### ASSIGNMENT 1
Print the Woolworth's passage verbatim, starting with "Russell's Tavern operated" and going on through "a similar style.".
### ASSIGNMENT 2
Pick up the Woolworth's passage after its final sentence and continue it.

Russell's Tavern operated until 1847, succeeded by the F. C. Sessions' dry goods store. As early as 1922, the F. W. Woolworth Company operated a five-and-dime store there. It was one of four Woolworth's in Columbus by 1934. In March 1937, the company sought bids to construct a new building for the store on the same site. By April, the construction arrangements were completed. The store was to be the largest Woolworth's in the area of Michigan, Indiana, Ohio, Kentucky, and West Virginia, and carrying a cost of $350,000. The new store would require razing of two old four story buildings: Woolworth's and the Wilbur Rogers dress shop. The store opened around 1938, just before a new Woolworth's opened at 105 North High Street, replacing one destroyed in a fire in the previous year. Both buildings were designed in a similar style.

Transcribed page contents
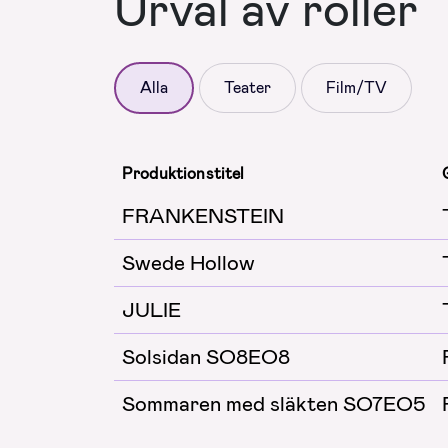
Urval av roller
Alla
Teater
Film/TV
Produktionstitel
FRANKENSTEIN
Swede Hollow
JULIE
Solsidan SO8EO8
Sommaren med släkten SO7EO5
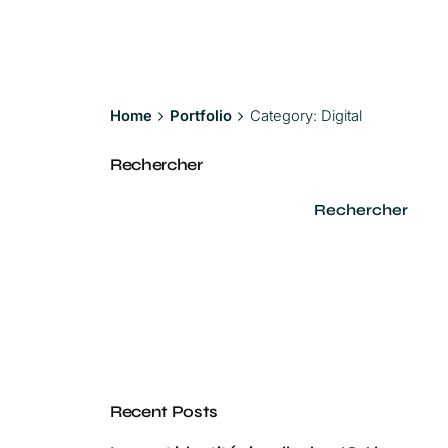
Home
Portfolio
Category: Digital
Rechercher
Rechercher
Recent Posts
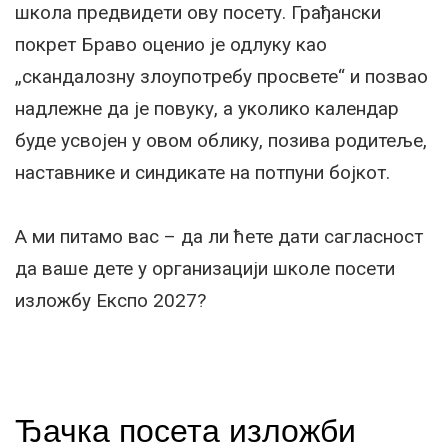
школа предвидети ову посету. Грађански
покрет Браво оценио је одлуку као
„скандалозну злоупотребу просвете“ и позвао
надлежне да је повуку, а уколико календар
буде усвојен у овом облику, позива родитеље,
наставнике и синдикате на потпуни бојкот.
А ми питамо вас – да ли ћете дати сагласност
да ваше дете у организацији школе посети
изложбу Експо 2027?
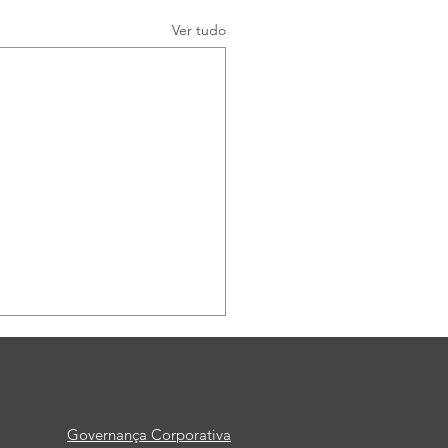
Ver tudo
Governança Corporativa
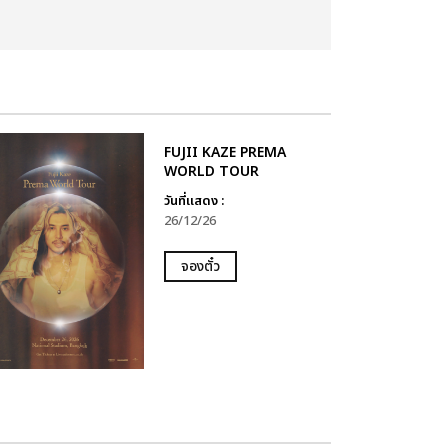
FUJII KAZE PREMA
WORLD TOUR
วันที่แสดง :
26/12/26
จองตั๋ว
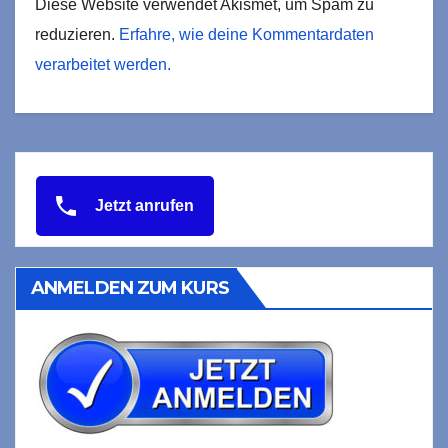
Diese Website verwendet Akismet, um Spam zu
reduzieren.
Erfahre, wie deine Kommentardaten
verarbeitet werden.
Jetzt anrufen
ANMELDEN ZUM KURS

### RESPONSE BOX 1
Russell's Tavern operated until 1847, succeeded by the F. C. Sessions' dry goods store. As early as 1922, the F. W. Woolworth Company operated a five-and-dime store there. It was one of four Woolworth's in Columbus by 1934. In March 1937, the company sought bids to construct a new building for the store on the same site. By April, the construction arrangements were completed. The store was to be the largest Woolworth's in the area of Michigan, Indiana, Ohio, Kentucky, and West Virginia, and carrying a cost of $350,000. The new store would require razing of two old four story buildings: Woolworth's and the Wilbur Rogers dress shop. The store opened around 1938, just before a new Woolworth's opened at 105 North High Street, replacing one destroyed in a fire in the previous year. Both buildings were designed in a similar style.

### RESPONSE BOX 2
The company remained there until it closed its last 400 stores in 1997. By the time of its closure, the store at 109-111 South High was the last of about a dozen Woolworth's stores in Columbus. The Woolworth store was considered a downtown landmark, recognized by The Columbus Dispatch. It closed one week before a $300 million shopping mall opened in a Columbus suburb: The Mall at Tuttle Crossing. Woolworth once had about a dozen stores in Central Ohio, and all stores were announced to close in 1997 (including all remaining stores in the U.S.). Columbus had held a Woolworth or precursor (F. M. Kirby & Co.) since 1882, operating at Long and High Streets. The store adjacent to Columbus City Center became the biggest Woolworth's in 1959. It had a major bus stop steps from its door, and a lunch counter with low prices, a counterpoint to mall prices and brands. At the time of its closure it had 30 full- or part-time employees, some with 30 years' service at the location. It has operated adjacent to the Lazarus store since the 1930s, but changing consumer habits were reported to be the cause for the business closing.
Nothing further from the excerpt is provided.